Copp and colleagues have developed an analytical framework for determining the resources needed to transition to a 100% renewable electric power system. Their framework enables analysis of important factors, such as cost, reliability and geographic location, when planning and operating electric power systems with large amounts of renewable generation like wind and solar.
“This work enables exploration of the economic and operational feasibility of plans to transition to more renewable generation,” said Copp. “This type of analytical framework is especially important right now since many utilities, energy providers and governments are transitioning to 100% renewable or carbon-free generation.”

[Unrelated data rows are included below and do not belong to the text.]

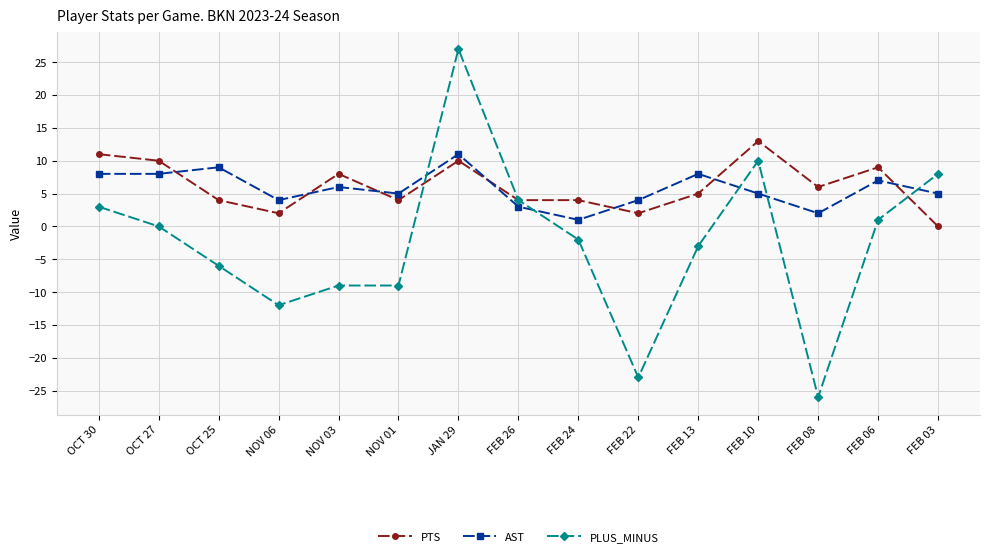

True or false: PLUS_MINUS has more than 1 points higher than both neighbors.

True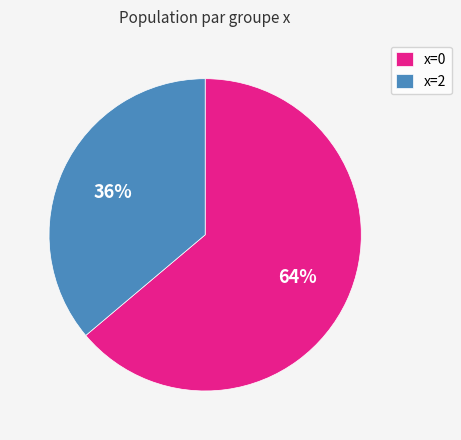

Is there any slice that represents more than half of the pie?

Yes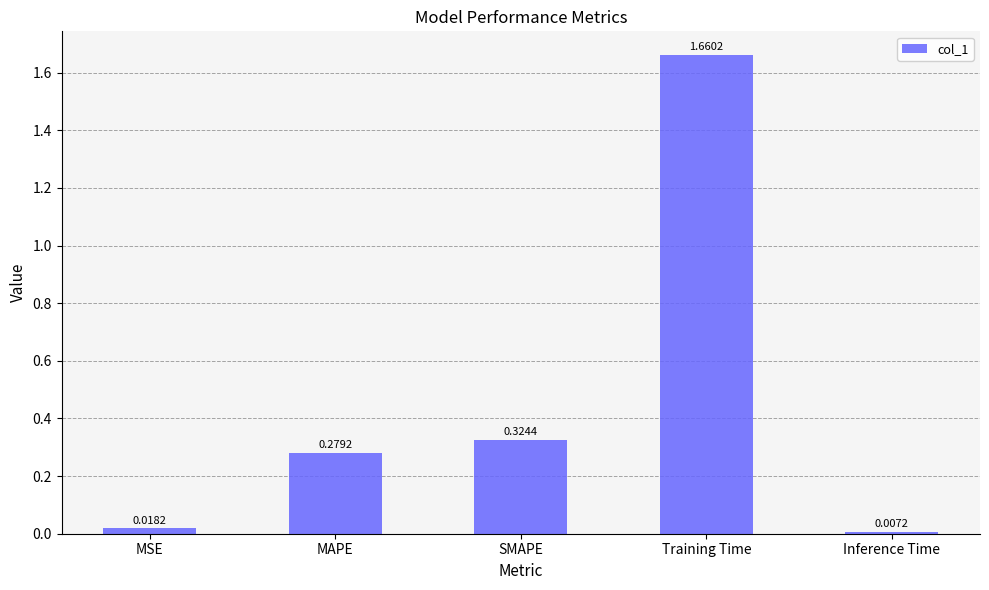

Rank the categories by value from highest to lowest.

Training Time, SMAPE, MAPE, MSE, Inference Time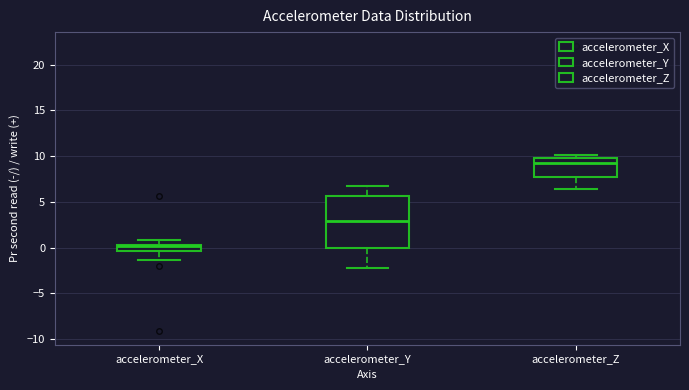

Where does the upper whisker of the box for accelerometer_Y end on the y-axis? The values are not printed on the chart, so give them approximately, as read against the axis.

6.5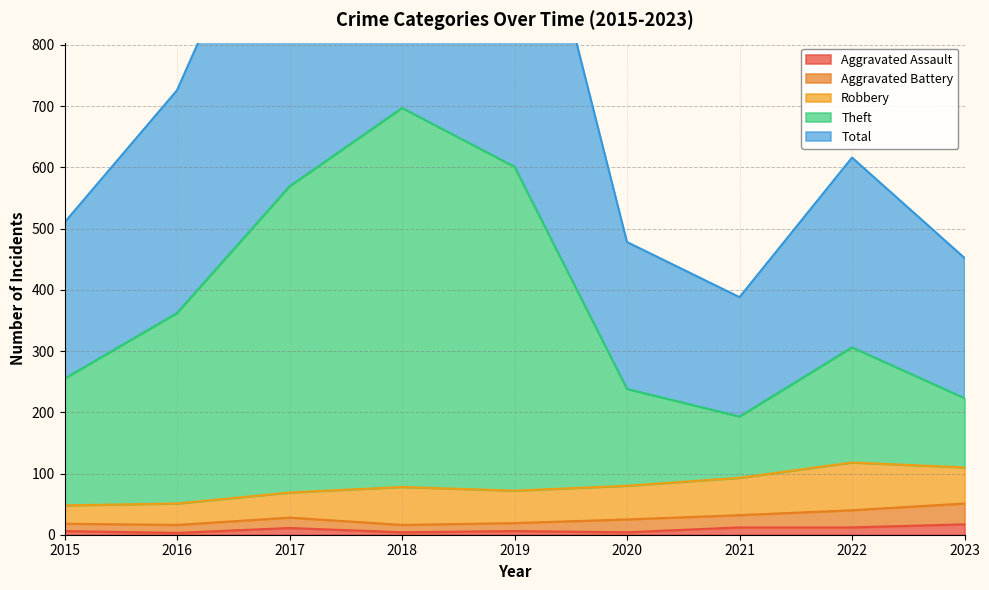

What is the highest value of the Aggravated Assault series?

17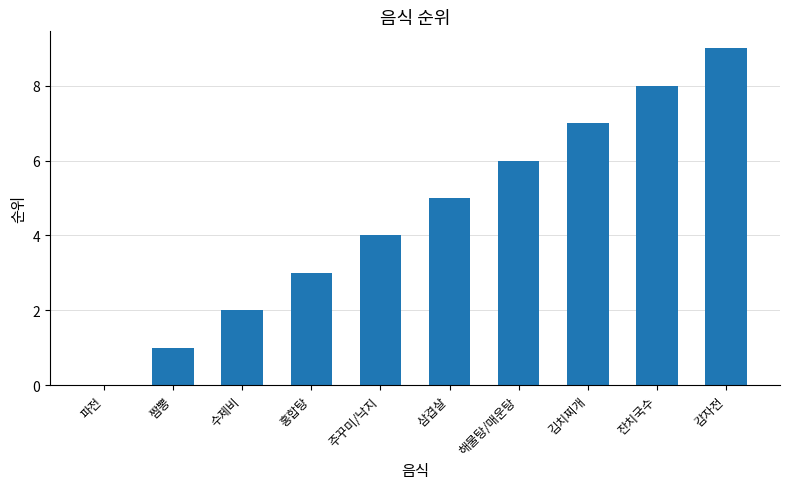

What value does the data have at 해물탕/매운탕?

6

The researchers specifically applied their framework to investigate case studies in New Mexico. They selected the state because of its significant potential for solar and wind generation. New Mexico also passed legislation called the Energy Transition Act, which mandates that 100% of the state's electricity is supplied with carbon-free resources by the year 2045 and that at least 80% of the state's electricity is supplied by renewable energy resources by the year 2040. Many other states have similar plans, and Copp’s framework can be applied to help them transition to more sustainable electric power systems.
One unique aspect of their research approach is that it is open to all. They have formulated an optimization problem to find the best solution given available data and constraints. “With publicly available weather and electricity consumption data, anyone can apply our framework to analyze scenarios and locations they are interested in,” Copp explained. “Moreover, multiple timescales can be investigated for planning, from days and months to seasons and years. Our formulation also accommodates the analysis of regional energy trading (exchange of excess energy generated among areas with greater need), which should play a large role in future power systems to reduce costs and improve reliability.”
Copp was enthusiastic about the interdisciplinary work with power and energy stakeholders and collaboration with Sandia National Laboratories. “This type of collaboration is exciting because it leverages the expertise of people from diverse technical backgrounds and perspectives, which is crucial for solving society’s biggest challenges,” he said. “We hope this framework can be used by a broad set of stakeholders who are helping plan transitions to more sustainable, reliable and equitable electric power systems.”
Collaborators from the Sandia National Laboratories included Tu A. Nguyen, Raymond H. Byrne and Babu R. Chalamala.
The research was funded by the U.S. Department of Energy Office of Electricity, Energy Storage Research program.